Give again, word for word, the line holding "dish towel: present" and every line after it through the end of the data below. Omit pictures.
----- Data supplied -----
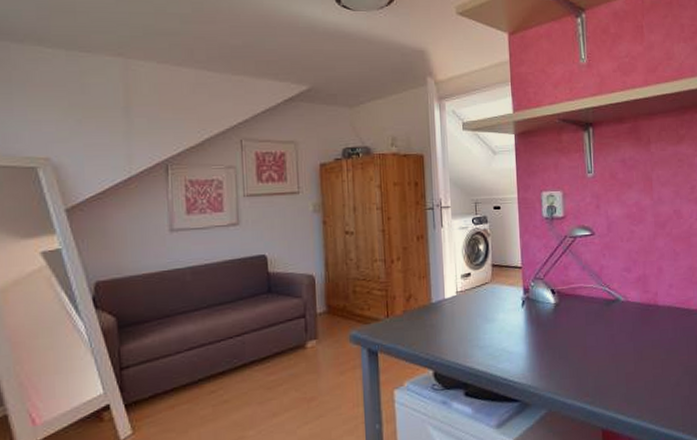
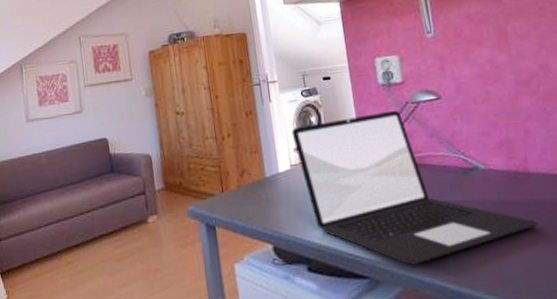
laptop: none [460,243,662,388] -> present [291,110,540,265]

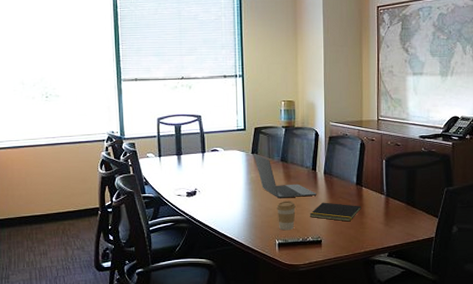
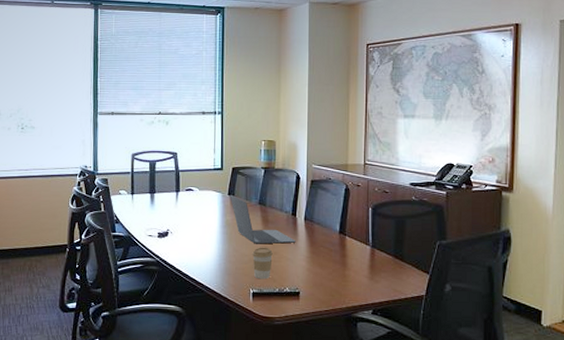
notepad: present [309,202,362,222] -> none [287,250,345,273]

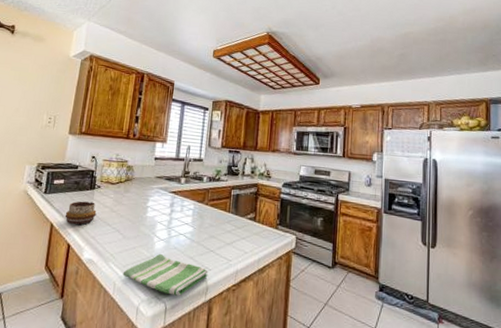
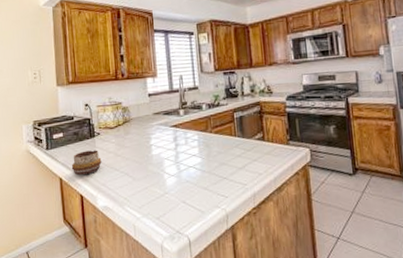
dish towel: present [122,253,208,296] -> none [140,189,226,228]

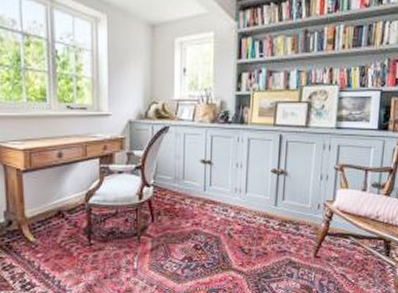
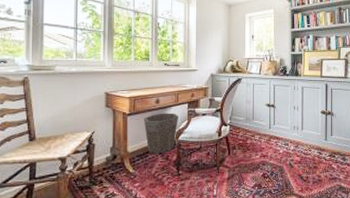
waste bin: none [42,169,88,220] -> present [143,113,178,154]

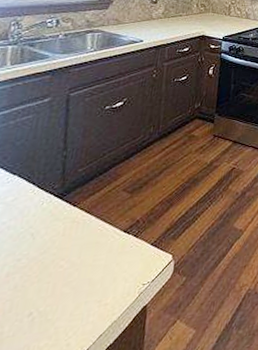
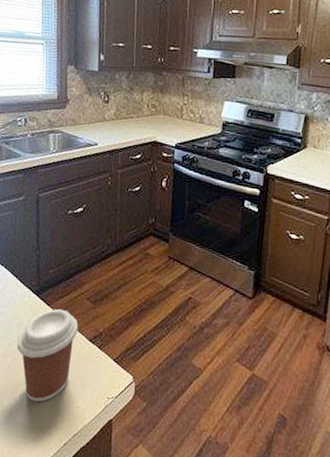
coffee cup: none [28,206,112,316] -> present [16,308,79,403]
-----
Task response ▸
dish towel: present [122,253,208,296] -> none [140,189,226,228]

waste bin: none [42,169,88,220] -> present [143,113,178,154]

coffee cup: none [28,206,112,316] -> present [16,308,79,403]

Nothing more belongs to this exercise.